* [Try it]: Find the lines below that contain the string "wrist". Copy each one.

* [Materials provided]:
*** Block opens ***
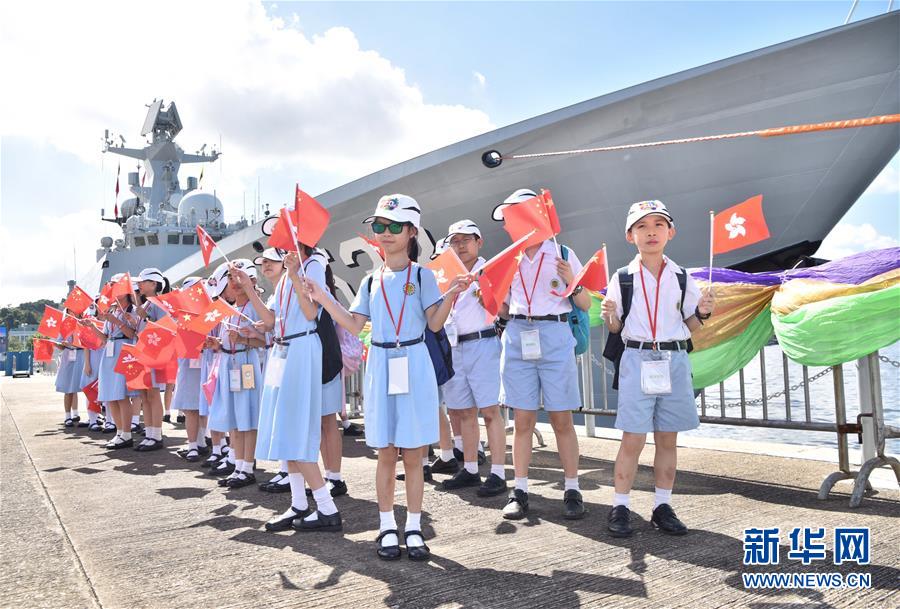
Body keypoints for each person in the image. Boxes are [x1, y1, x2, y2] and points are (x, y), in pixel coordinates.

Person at [304, 194, 468, 561]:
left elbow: (434, 324)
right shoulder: (370, 280)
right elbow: (353, 323)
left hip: (413, 360)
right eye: (379, 226)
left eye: (395, 226)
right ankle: (385, 526)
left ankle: (413, 526)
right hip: (380, 360)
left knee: (413, 453)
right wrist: (324, 298)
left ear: (411, 232)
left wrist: (453, 295)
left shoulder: (422, 275)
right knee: (386, 453)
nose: (386, 233)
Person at [601, 200, 715, 537]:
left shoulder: (682, 277)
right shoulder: (621, 277)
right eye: (642, 226)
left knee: (668, 439)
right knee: (632, 438)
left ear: (670, 232)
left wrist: (704, 311)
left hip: (674, 359)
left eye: (658, 225)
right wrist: (609, 315)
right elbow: (615, 329)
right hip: (636, 358)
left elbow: (691, 324)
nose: (651, 231)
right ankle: (620, 506)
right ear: (630, 235)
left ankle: (662, 505)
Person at [493, 188, 591, 521]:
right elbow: (504, 307)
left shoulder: (562, 252)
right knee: (522, 420)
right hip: (519, 333)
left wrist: (572, 283)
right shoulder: (508, 258)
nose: (508, 226)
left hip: (553, 332)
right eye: (507, 220)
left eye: (512, 217)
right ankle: (519, 490)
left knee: (562, 419)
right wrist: (487, 297)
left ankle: (572, 488)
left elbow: (585, 303)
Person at [437, 220, 508, 497]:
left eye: (466, 239)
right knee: (463, 411)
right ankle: (469, 468)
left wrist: (485, 295)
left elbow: (505, 311)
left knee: (490, 411)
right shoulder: (444, 275)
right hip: (454, 347)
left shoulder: (491, 270)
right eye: (455, 241)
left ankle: (499, 473)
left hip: (483, 343)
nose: (461, 245)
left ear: (479, 242)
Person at [206, 260, 264, 489]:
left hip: (246, 364)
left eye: (240, 277)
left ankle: (247, 467)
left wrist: (242, 340)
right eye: (231, 278)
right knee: (235, 420)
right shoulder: (230, 310)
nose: (235, 283)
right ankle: (238, 465)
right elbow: (229, 340)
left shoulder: (254, 308)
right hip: (230, 365)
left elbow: (266, 340)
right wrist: (217, 344)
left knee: (247, 418)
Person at [172, 277, 208, 462]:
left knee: (204, 407)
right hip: (188, 363)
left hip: (206, 362)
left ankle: (208, 444)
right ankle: (194, 445)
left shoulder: (210, 311)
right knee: (190, 407)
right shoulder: (182, 315)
*** Block closes ***
* [Answer to this exercise]:
right wrist: (324, 298)
left wrist: (453, 295)
left wrist: (704, 311)
right wrist: (609, 315)
left wrist: (572, 283)
right wrist: (487, 297)
left wrist: (485, 295)
left wrist: (242, 340)
right wrist: (217, 344)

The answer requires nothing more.